(09/12/20)
Publicado originalmente em 1896, A cruzada das crianças, do francês Marcel Schwob (1867-1905), ganha nova versão em português, da Editora 34, com tradução de Milton Hatoum. O livro recria poeticamente a lendária cruzada das crianças de 1212 rumo a Jerusalém, a partir dos relatos de pessoas ligadas ao evento, incluindo um goliardo, um místico árabe, um leproso e os papas Inocêncio III e Gregório IX.
Cada um dos oito capítulos traz uma versão diferente daquela trágica jornada rumo ao Santo Sepulcro, em narrativas conduzidas pelo texto de Schwob — “angelical e diabólico”, segundo Noemi Jaffe, que escreve a orelha da edição.
No começo do século 13, quando já se anuncia o malogro das Cruzadas, a Europa é sacudida por movimentos milenaristas a demandar novas expedições rumo ao Santo Sepulcro. Em 1212, duas colunas de gente simples — pueri — tomam o rumo de Marselha e Gênova, na esperança de cruzar o Mediterrâneo e abrir caminho até Jerusalém pela força da fé. O resultado, que não poderia ter sido mais trágico, logo se tornou a matéria-prima de que são feitos os mitos. Poucas décadas depois dos acontecimentos, já se cantava a gesta da Cruzada das Crianças: os pobres de 1212 tinham se convertido nas crianças — pueri, mais uma vez — da lenda.
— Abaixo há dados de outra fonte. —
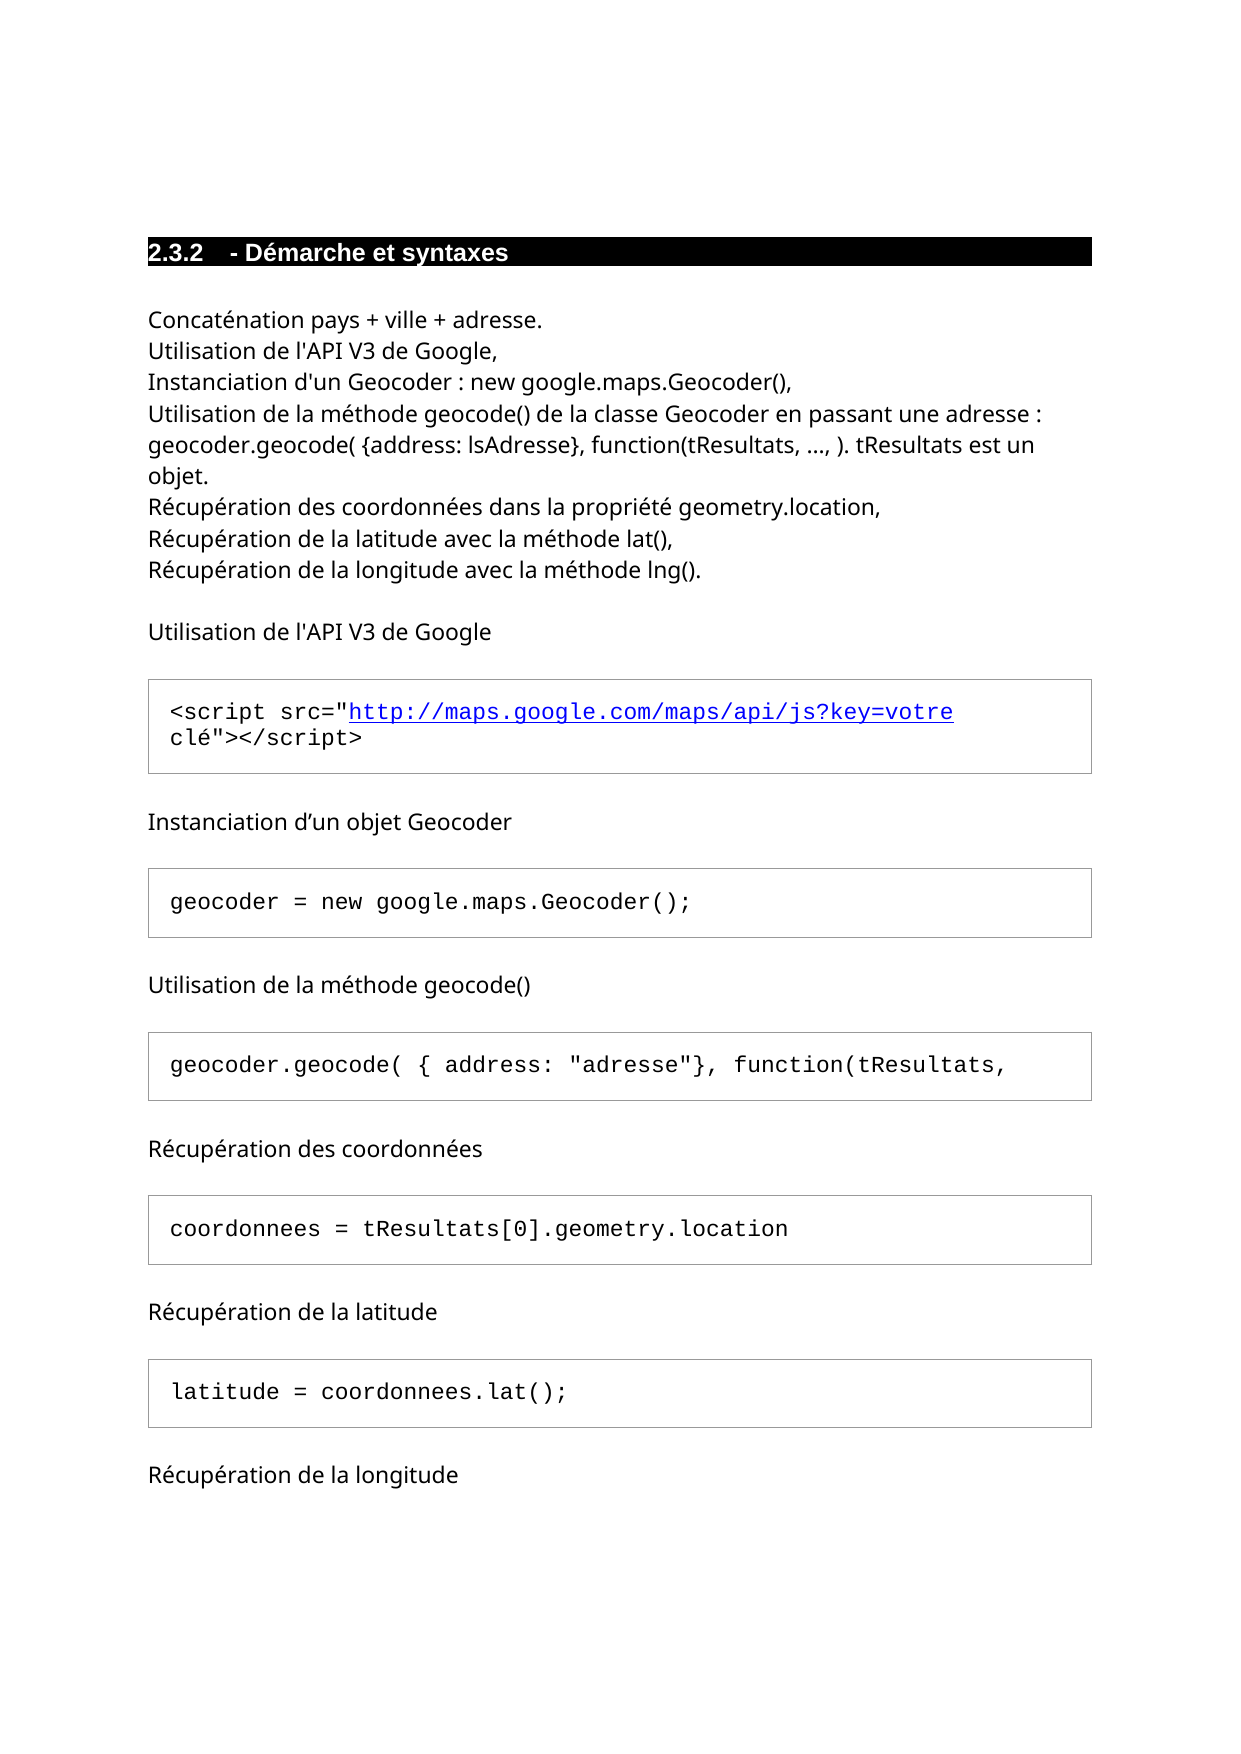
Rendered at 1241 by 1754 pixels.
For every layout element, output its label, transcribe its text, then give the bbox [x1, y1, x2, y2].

Muitos séculos mais tarde, o francês Marcel Schwob revisita a lenda em A cruzada das crianças. Não para reiterá-la com devoção ou refutá-la com cinismo, mas para exacerbar a semente de alucinação que dormitava nas fontes medievais. À maneira de um espelho estilhaçado, a História se fragmenta em histórias, em versões: oito ao todo, narradas de pontos de vista distintos e mesmo conflitantes, que dissipam toda certeza e trazem à tona o patético da empreitada.
Mayer André Marcel Schwob nasceu em Chaville, na região da Champagne, na França, em 1867. Seu pai era um intelectual judeu, diplomata, diretor de jornais e amigo de escritores como Flaubert e Gautier. Em 1882 é enviado pela família para estudar em Paris, onde mora com o tio, Léon Cahun, diretor da Biblioteca Mazarine.
Em 1891 publica os contos de Coeur double e conhece Alfred Jarry. No ano seguinte sai seu segundo livro de contos, Le Roi au masque d’or, bem recebido pela crítica, e três anos depois, o Livre de Monelle, que o consagra definitivamente como escritor, sendo elogiado por Maeterlinck e Mallarmé. Em 1896 publica seus dois livros de ficção mais conhecidos, Vies imaginaires e La Croisade des enfants, além de duas coletâneas de artigos. Morreu em Paris, em 1905.